McMinnville Teens Struck in Crosswalk
Date: December 11, 2009
Location: SW Agee St., McMinnville, Oregon
Names: Jesus Anibal Arriaga, Dylan Arthur Granger, Scott Lee Albert
Two teenage boys were hit by a car as they walked across SW Agee Street in McMinnville, Oregon, around 7:50 AM on December 11, 2009, according to a McMinnville Police Department press release.
Jesus Anibal Arriaga, 14, of McMinnville, was seriously injured in the crash. He was initially taken to Willamette Valley Medical Center, but was transferred to Legacy Emanuel Medical Center’s trauma center in Portland for further treatment.
The other pedestrian, Dylan Arthur Granger, 14, also of McMinnville, was unhurt in the accident.
NewsRegister.com reported that Scott Lee Albert, of McMinnville, was turning onto SW Agee Street in a 1981 Chevrolet Blazer. His car hit the two boys, both of whom were in the crosswalk.
Albert stopped immediately and was cooperating fully with the investigation, police said. Police were still investigating as of December 11, and no citations had been issued.
Anyone with information on the crash is asked to call Officer Steve Macartney, at (503) 434-7307, or Sgt. Tim Symons, at (503) 435-5614.
We send our prayers and thoughts to Arriaga and his family. It can be so hard to recover from a serious injury after a crash, and we hope he mends quickly and is home soon. We will be thinking of you.
If a pedestrian is hit in a crosswalk, it is generally considered the driver’s fault. However, just like everything in the law, there are exceptions. If the pedestrian was drunk and wearing dark clothes, and it was dark, the driver can sometimes escape prosecution. Or if a pedestrian darts out unexpectedly into an intersection, the law may take the driver’s side too. But in most cases, the law will consider it to be the driver’s fault, and the pedestrian or the pedestrian’s family will be able to get legal compensation. All cases are different, of course, so contact a knowledgeable lawyer if you have questions about your case.

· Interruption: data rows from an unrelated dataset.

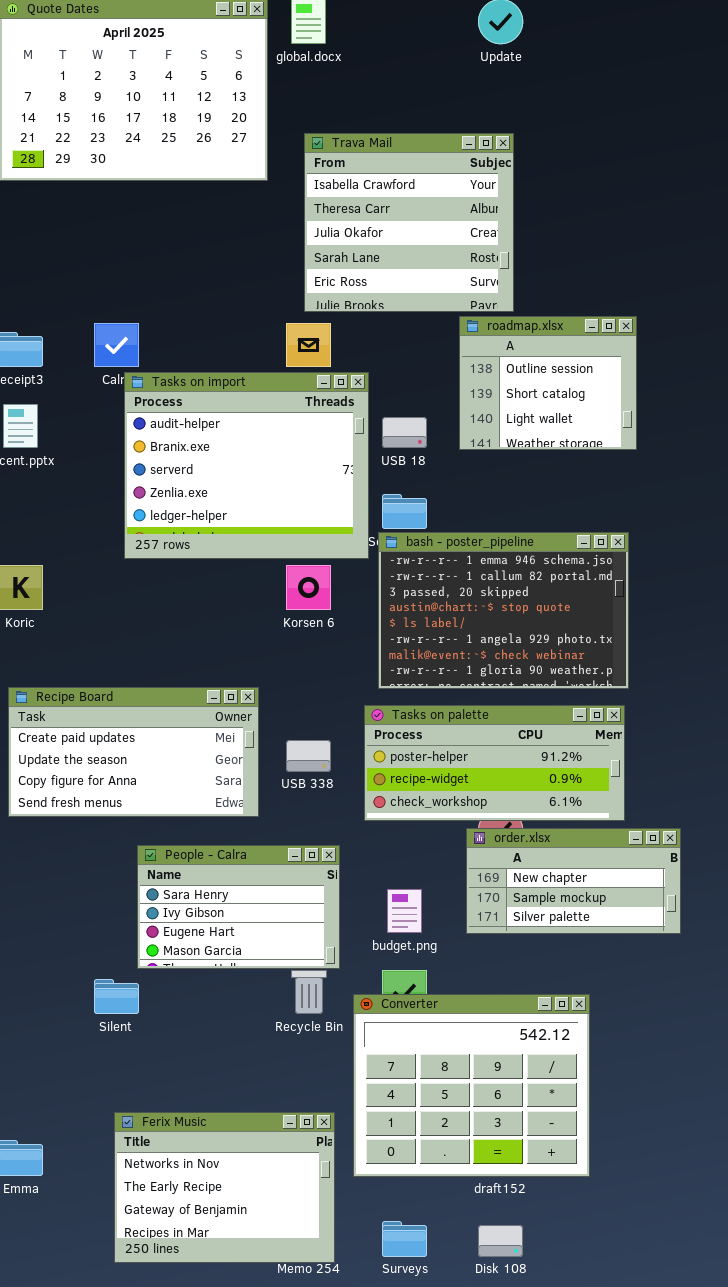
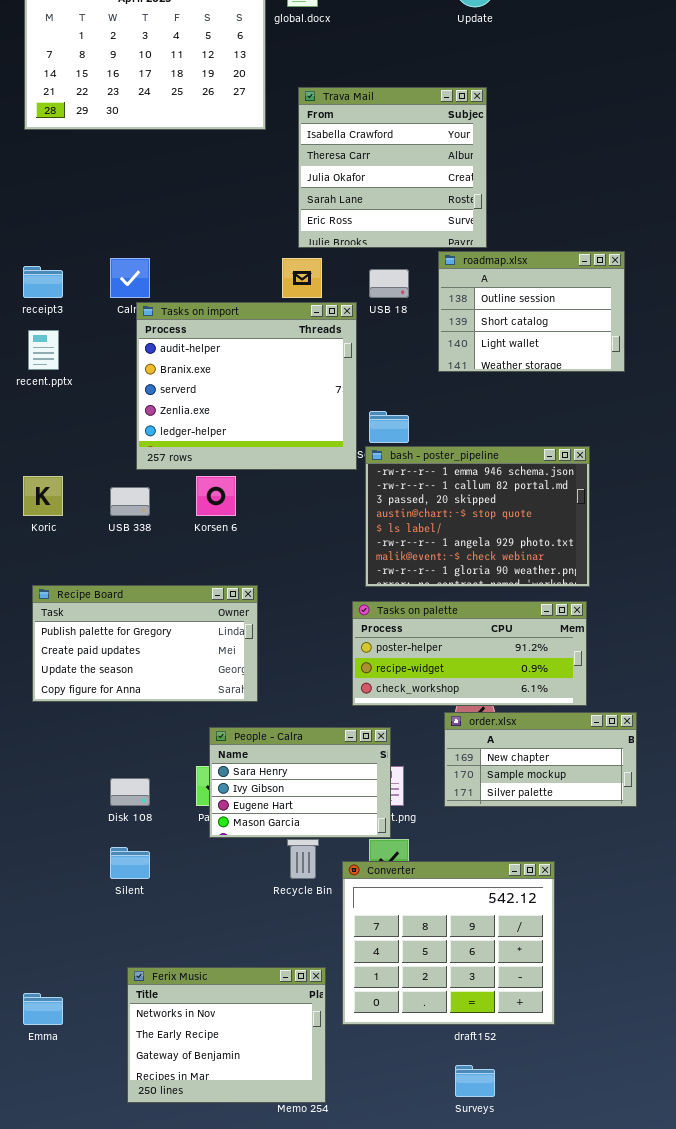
roadmap.xlsx: [459,316,637,450] -> [438,251,625,372], resized
USB 18: [382,417,427,448] -> [369,269,409,298], moved
Korsen 6: [286,565,331,610] -> [196,476,236,516], moved
Recipe Board: [8,687,259,817] -> [32,585,258,702], scrolled up 1 row
USB 338: [286,740,331,772] -> [110,487,150,516], moved
People - Calra: [137,845,340,969] -> [209,727,391,838], moved
Surveys: [382,1221,427,1257] -> [455,1065,495,1097], moved
Disk 108: [478,1225,523,1257] -> [110,778,150,806], moved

When children are injured, the law can get complicated fast. For example, while the standard Oregon injury case must be filed within 2 years of the accident, the statute of limitations for children, on the other hand, is not so straightforward. ORS 12.160 steps you through the process for figuring out the statute of limitations. First, the regular statute of limitations applies. Second, it doesn’t start running until the child turns 18 years old. But, third, the statute cannot be extended more than five years. And fourth, it cannot be extended beyond the child’s 19th birthday. In addition to the statute of limitations, there’s also the issue of money. Money recovered belongs to the injured child, not to his or her parents. In certain cases, a judge will need to oversee the situation to make sure this happens.